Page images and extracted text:
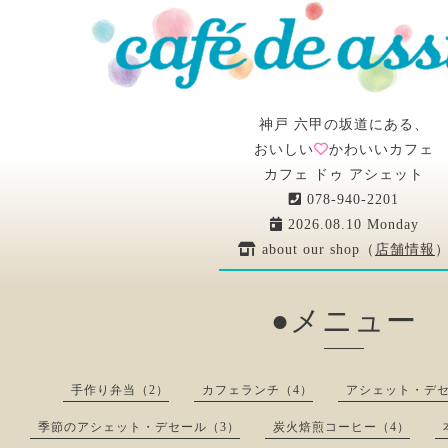
神戸 六甲の坂道にある、
おいしい
かわいいカフェ
カフェ ドゥ アシェット
078-940-2201
2026.08.10 Monday
about our shop（
店舗情報
●メニュー
手作り弁当（2）
カフェランチ（4）
アシェット・デセ
季節のアシェット・デセール（3）
炭火焙煎コーヒー（4）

**AIM OF THE TASK**
Your task is to retype the records above in full and exactly, omitting the pictures.

**SOLUTION FOR THIS PROBLEM**
神戸 六甲の坂道にある、
おいしい
かわいいカフェ
カフェ ドゥ アシェット
078-940-2201
2026.08.10 Monday
about our shop（
店舗情報
●メニュー
手作り弁当（2）
カフェランチ（4）
アシェット・デセ
季節のアシェット・デセール（3）
炭火焙煎コーヒー（4）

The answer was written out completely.